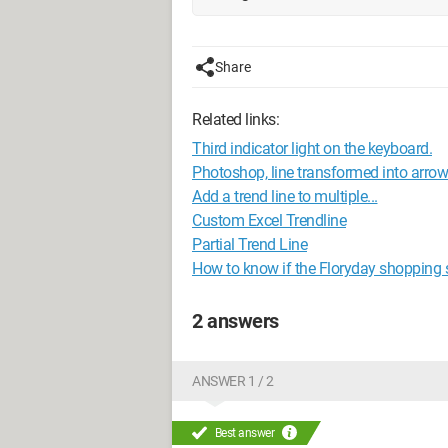
Share
Related links:
Third indicator light on the keyboard.
Photoshop, line transformed into arrow
Add a trend line to multiple...
Custom Excel Trendline
Partial Trend Line
How to know if the Floryday shopping sit
2 answers
ANSWER 1 / 2
Best answer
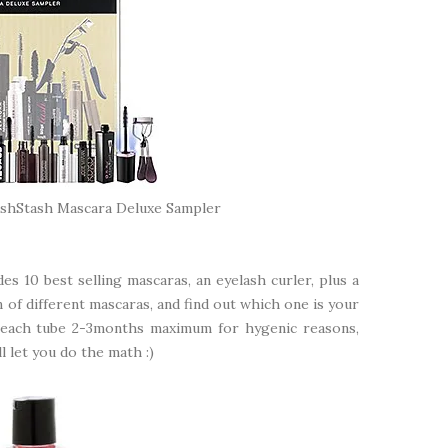
ashStash Mascara Deluxe Sampler
es 10 best selling mascaras, an eyelash curler, plus a
on of different mascaras, and find out which one is your
e each tube 2-3months maximum for hygenic reasons,
ll let you do the math :)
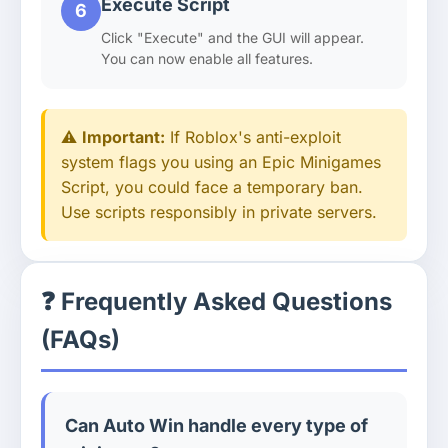
Execute Script
6
Click "Execute" and the GUI will appear.
You can now enable all features.
⚠️
Important:
If Roblox's anti-exploit
system flags you using an Epic Minigames
Script, you could face a temporary ban.
Use scripts responsibly in private servers.
❓ Frequently Asked Questions
(FAQs)
Can Auto Win handle every type of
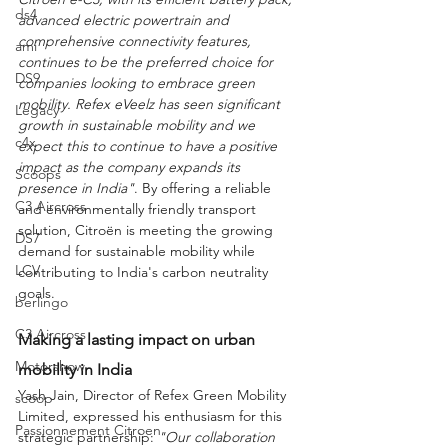
ds4
advanced electric powertrain and 
comprehensive connectivity features, 
ami
continues to be the preferred choice for 
DS9
companies looking to embrace green 
mobility. Refex eVeelz has seen significant 
Legacy
growth in sustainable mobility and we 
c4x
expect this to continue to have a positive 
impact as the company expands its 
Scoops
presence in India"
. By offering a reliable 
C3 Aircross
and environmentally friendly transport 
solution, Citroën is meeting the growing 
DS7
demand for sustainable mobility while 
LCV
contributing to India's carbon neutrality 
goals.
berlingo
C3 Aircross
Making a lasting impact on urban 
Motorshow
mobility in India
Yash Jain, Director of Refex Green Mobility 
scoop
Limited, expressed his enthusiasm for this 
Passionnement Citroen
strategic partnership: 
"Our collaboration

• • • • •

Print all of the lines above word for word, leaving out the pictures.

§ **SOLUTION TO THIS TASK**:
Share
Related links:
Third indicator light on the keyboard.
Photoshop, line transformed into arrow
Add a trend line to multiple...
Custom Excel Trendline
Partial Trend Line
How to know if the Floryday shopping sit
2 answers
ANSWER 1 / 2
Best answer
ashStash Mascara Deluxe Sampler
es 10 best selling mascaras, an eyelash curler, plus a
on of different mascaras, and find out which one is your
e each tube 2-3months maximum for hygenic reasons,
ll let you do the math :)
Execute Script
6
Click "Execute" and the GUI will appear.
You can now enable all features.
⚠️
Important:
If Roblox's anti-exploit
system flags you using an Epic Minigames
Script, you could face a temporary ban.
Use scripts responsibly in private servers.
❓ Frequently Asked Questions
(FAQs)
Can Auto Win handle every type of
ds4
advanced electric powertrain and 
comprehensive connectivity features, 
ami
continues to be the preferred choice for 
DS9
companies looking to embrace green 
mobility. Refex eVeelz has seen significant 
Legacy
growth in sustainable mobility and we 
c4x
expect this to continue to have a positive 
impact as the company expands its 
Scoops
presence in India"
. By offering a reliable 
C3 Aircross
and environmentally friendly transport 
solution, Citroën is meeting the growing 
DS7
demand for sustainable mobility while 
LCV
contributing to India's carbon neutrality 
goals.
berlingo
C3 Aircross
Making a lasting impact on urban 
Motorshow
mobility in India
Yash Jain, Director of Refex Green Mobility 
scoop
Limited, expressed his enthusiasm for this 
Passionnement Citroen
strategic partnership: 
"Our collaboration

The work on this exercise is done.